▸ **WHAT THIS TASK INVOLVES**
Starting at the line that has "class: Magnoliopsida" and ending with the last line of the records, copy the records with "catalogue" changed to "catalog" and everything else left as it is. Leave the pictures out of your answer.

* * *

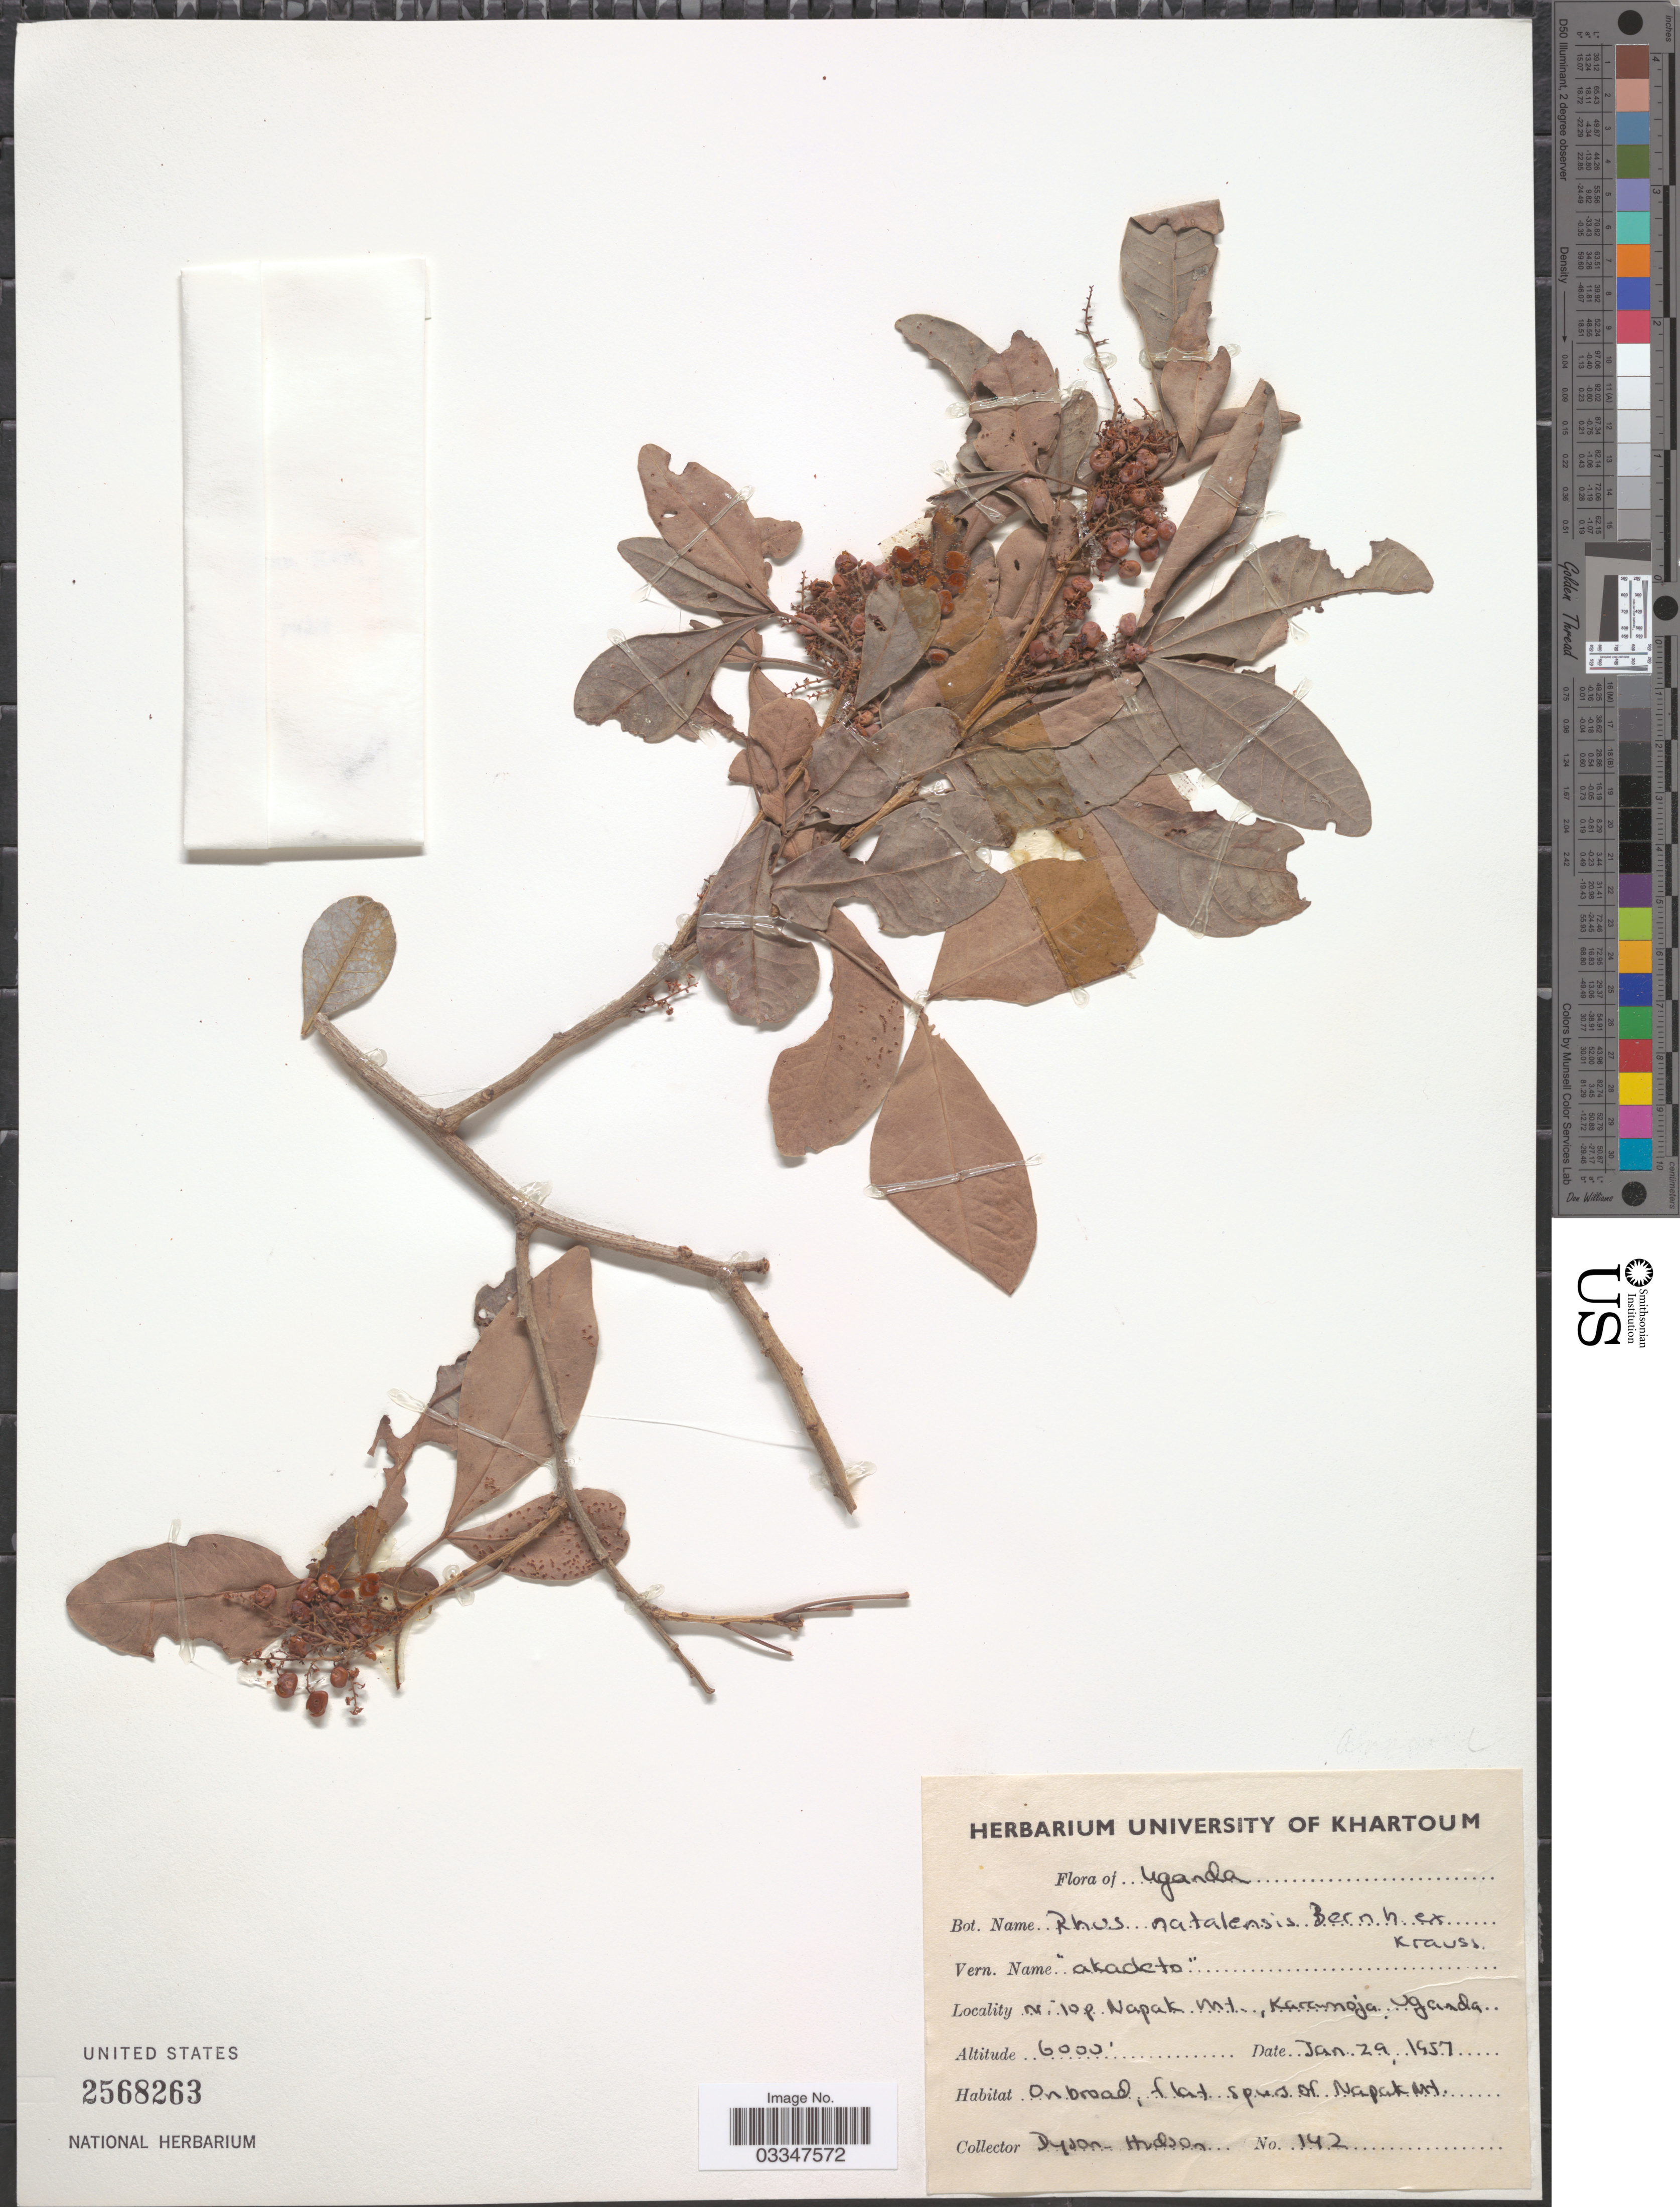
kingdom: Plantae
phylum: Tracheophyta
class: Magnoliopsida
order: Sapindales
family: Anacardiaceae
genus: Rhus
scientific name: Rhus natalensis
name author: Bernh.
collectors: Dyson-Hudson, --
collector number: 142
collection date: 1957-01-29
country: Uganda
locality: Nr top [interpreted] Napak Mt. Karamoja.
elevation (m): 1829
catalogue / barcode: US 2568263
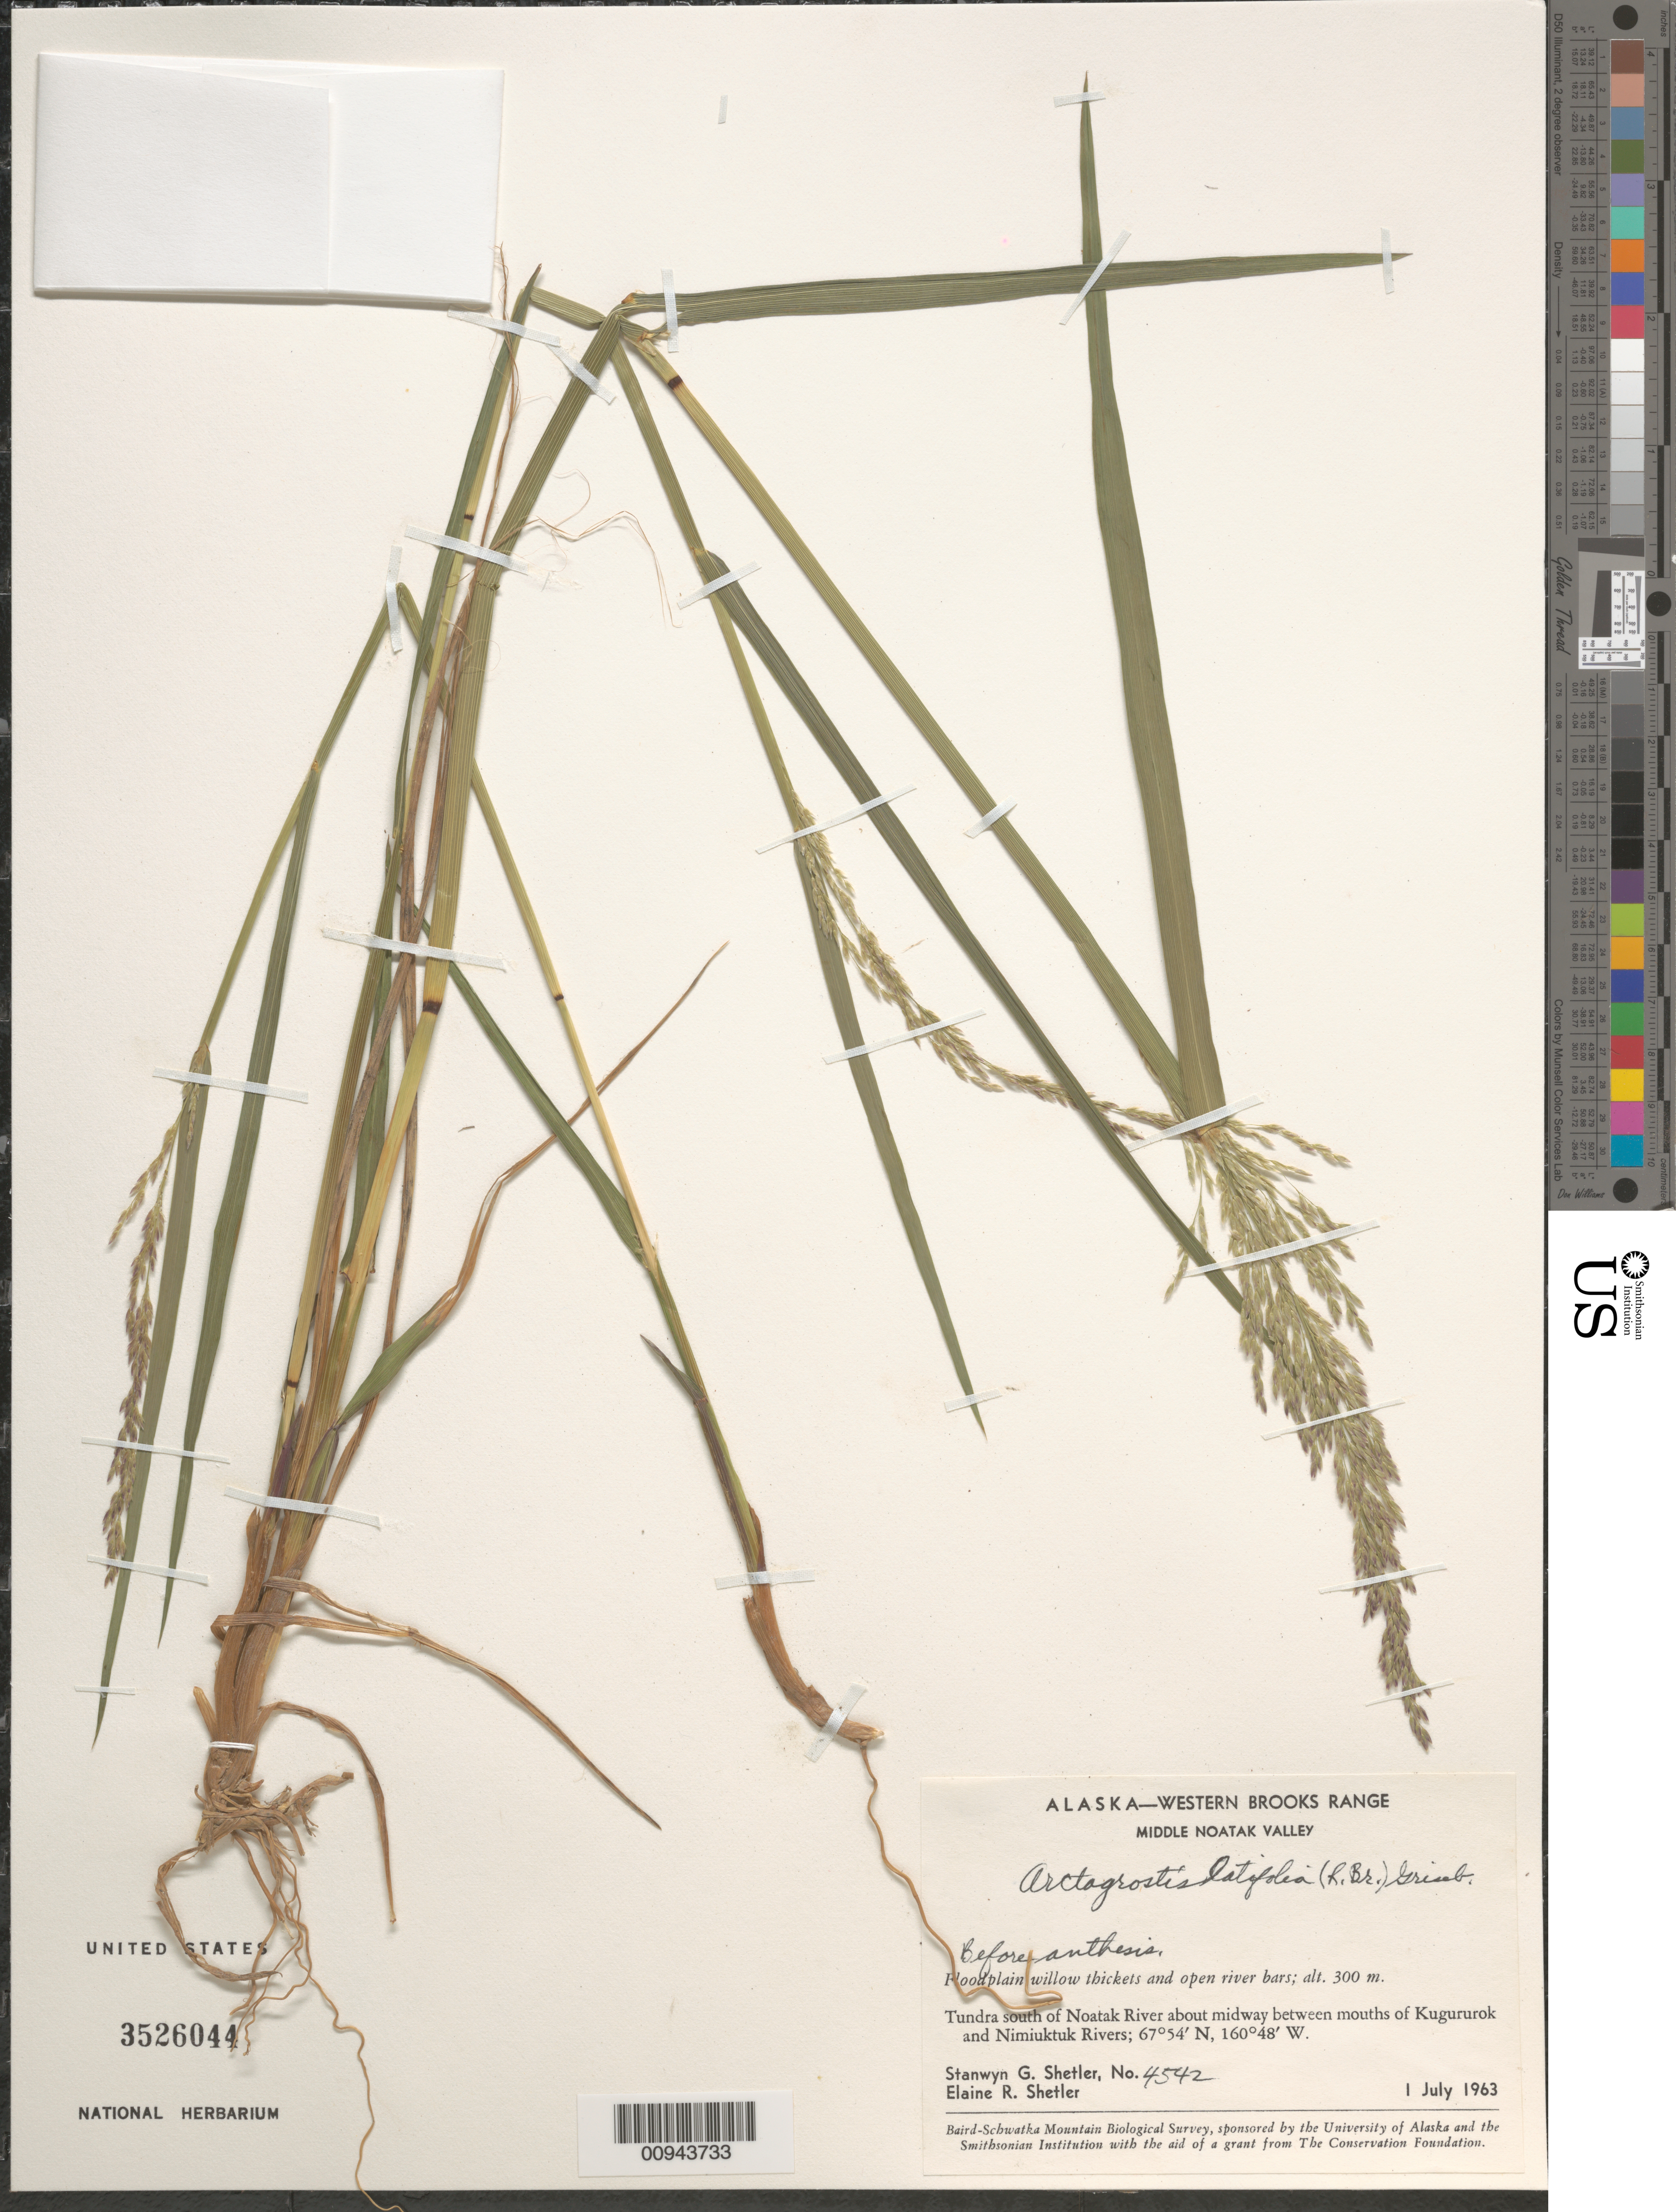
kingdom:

* * *

▸ **SOLUTION FOR THIS EXERCISE**
class: Magnoliopsida
order: Sapindales
family: Anacardiaceae
genus: Rhus
scientific name: Rhus natalensis
name author: Bernh.
collectors: Dyson-Hudson, --
collector number: 142
collection date: 1957-01-29
country: Uganda
locality: Nr top [interpreted] Napak Mt. Karamoja.
elevation (m): 1829
catalog / barcode: US 2568263
kingdom:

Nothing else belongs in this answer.